As the ingestor has been optimized to process data files in parallel, it is recommended that you split your data into multiple files. Depending on your data, you could split your data into separate files based on:

  • time period, such as days, weeks, or months; for example:

    /events/2018-W28/<file>

    /events/2018/11/05/<file>

    /events/2018/08/02/23/<file>

  • locale, such as city, country or continent; for example

    /poi/europe/<file>

    /poi/europe/spain/<file>

    /poi/europe/spain/madrid/<file>

  • data source, such as, personal devices and industrial equipment

    /events/roadrunner/2018/11/05/<file>

    /events/wileycoyote/2018/11/05/<file>

    /events/boston/cars/2018/11/05/<file>

    /events/boston/buses/2018/11/05/<file>

Using a directory structure such as this enables you to do:

  • recursive ingests: If you organize your data into a directory structure based on time period, locale or data source, you can ingest the files by using the parent directory in the ingest command. For example using /events/2018/11/05/ ingests a whole day's worth of data, while /events/2018/11/ ingests a whole month
  • incremental ingests: By adding the latest data to a directory for the day or week, you can ingest this data to your Platform, to be analyzed by the data analysis tools

File size

The optimum size for a data file is 50 to 500 MiB (uncompressed), although the ingestor can process files of over 1 GiB. You should aim to distribute your data across a number of files, although you should avoid creating lots of small files (<10 MiB), as the overhead of processing each file is greater than the processing required to ingest the data, reducing the efficiency of the ingestor.
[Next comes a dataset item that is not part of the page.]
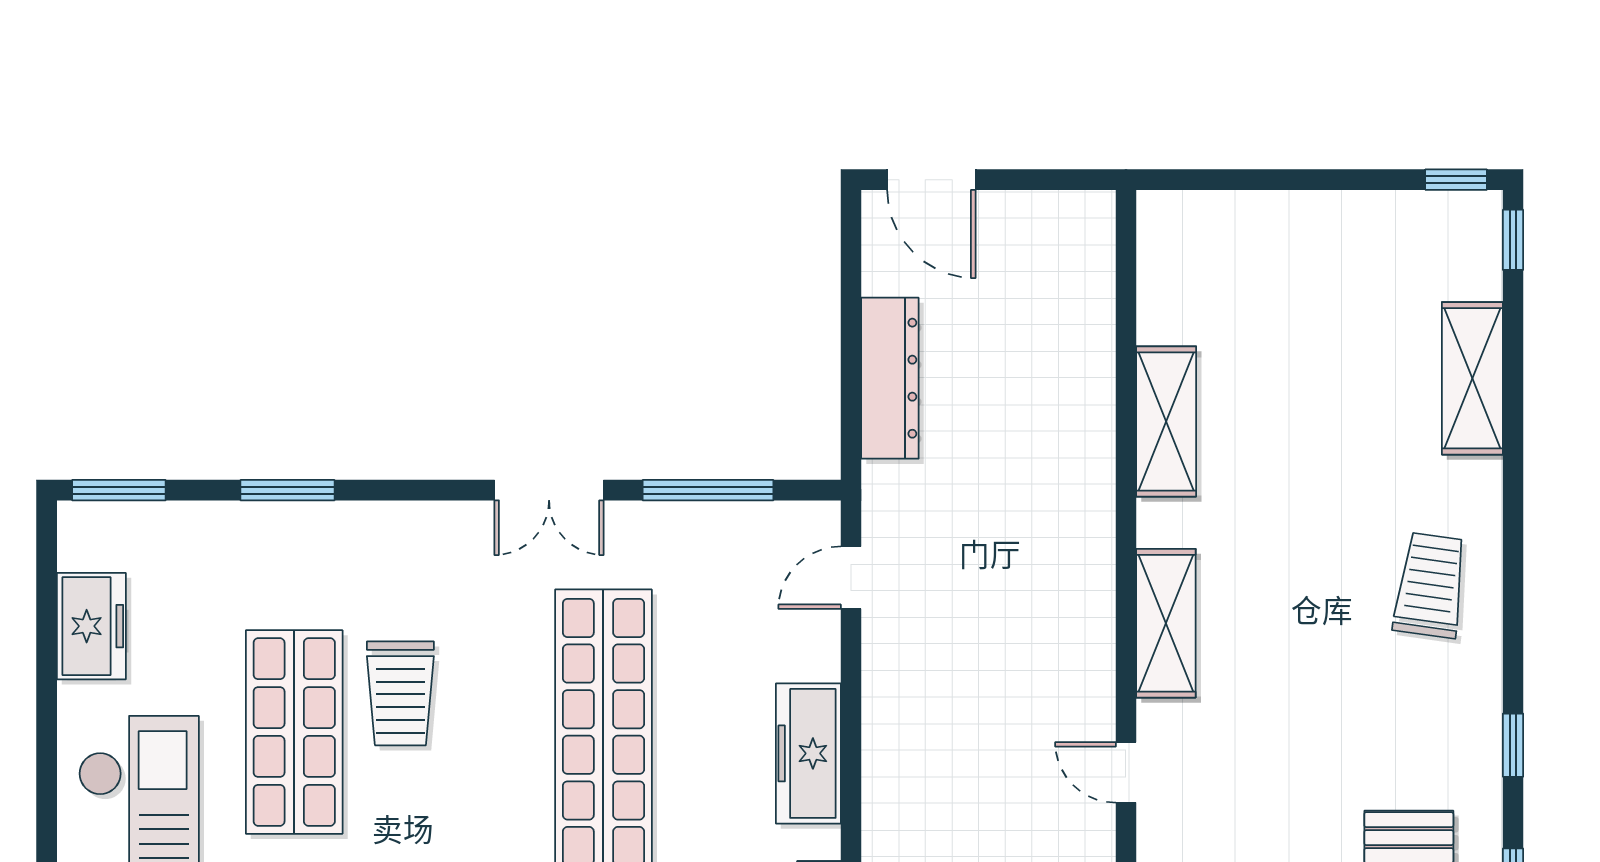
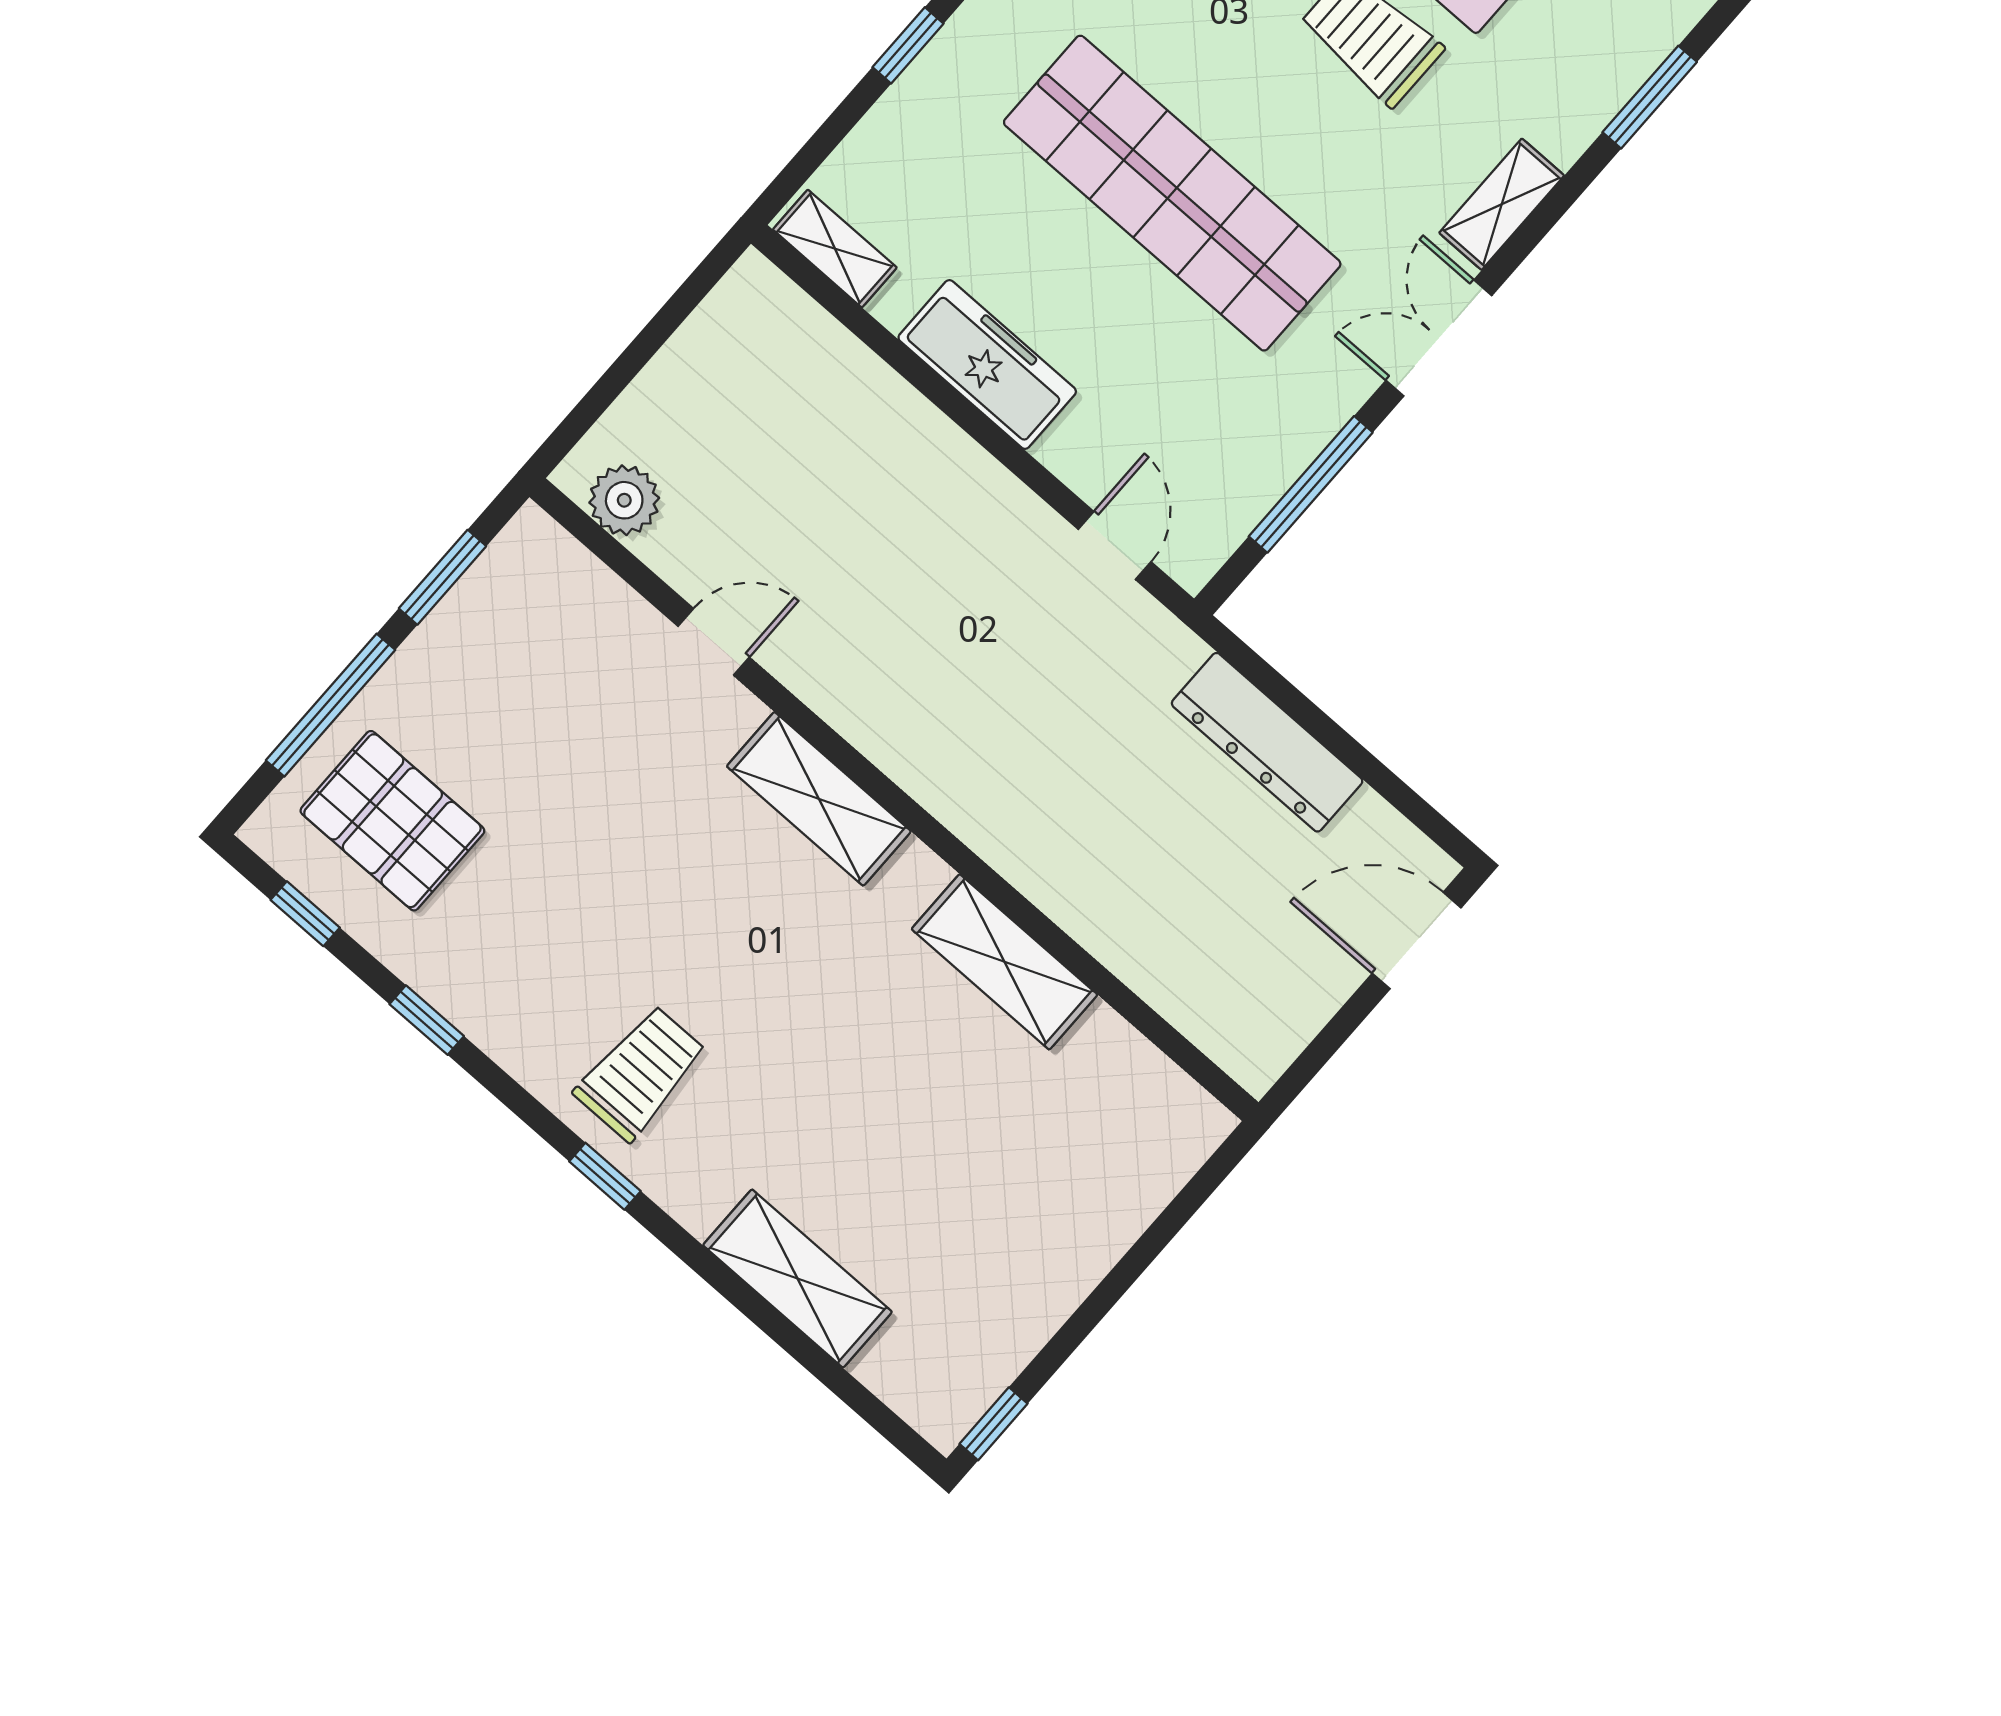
window: (1513, 240) -> (605, 1176), moved
shelving: (433, 523) -> (1502, 204), added
trolley: (1430, 585) -> (640, 1073), turned -98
For example, if you are generating multiple GiB of data per day, you should split the data into files of approximately similar size (either in terms of GiB, or rows), such as:

/events/2018/11/05/00001.csv.gz

/events/2018/11/05/00002.csv.gz

/events/2018/11/05/00003.csv.gz

/events/2018/11/05/00004.csv.gz

/events/2018/11/05/00005.csv.gz

/events/2018/11/05/00006.csv.gz

Data schema

Whilst the ingestor does not require a schema to process your source input data, it is recommended that you provide one for each data source, describing what each field represents, including the key for any enumerated values. This information can be used to create a dataset description (the JSON file that describes the data), which is used by the ingestor to create the indexes and user interface labels used by the data analysis tools. Knowing the context and meaning of each field makes it easier to write this file.

For example, it is useful to know if a field labeled accuracy is measured in meters, kilometers, of feet, or miles, or even if it is a percentage. Similarly, it is also helpful to include the context of the field: "the accuracy of the longitude and latitude position".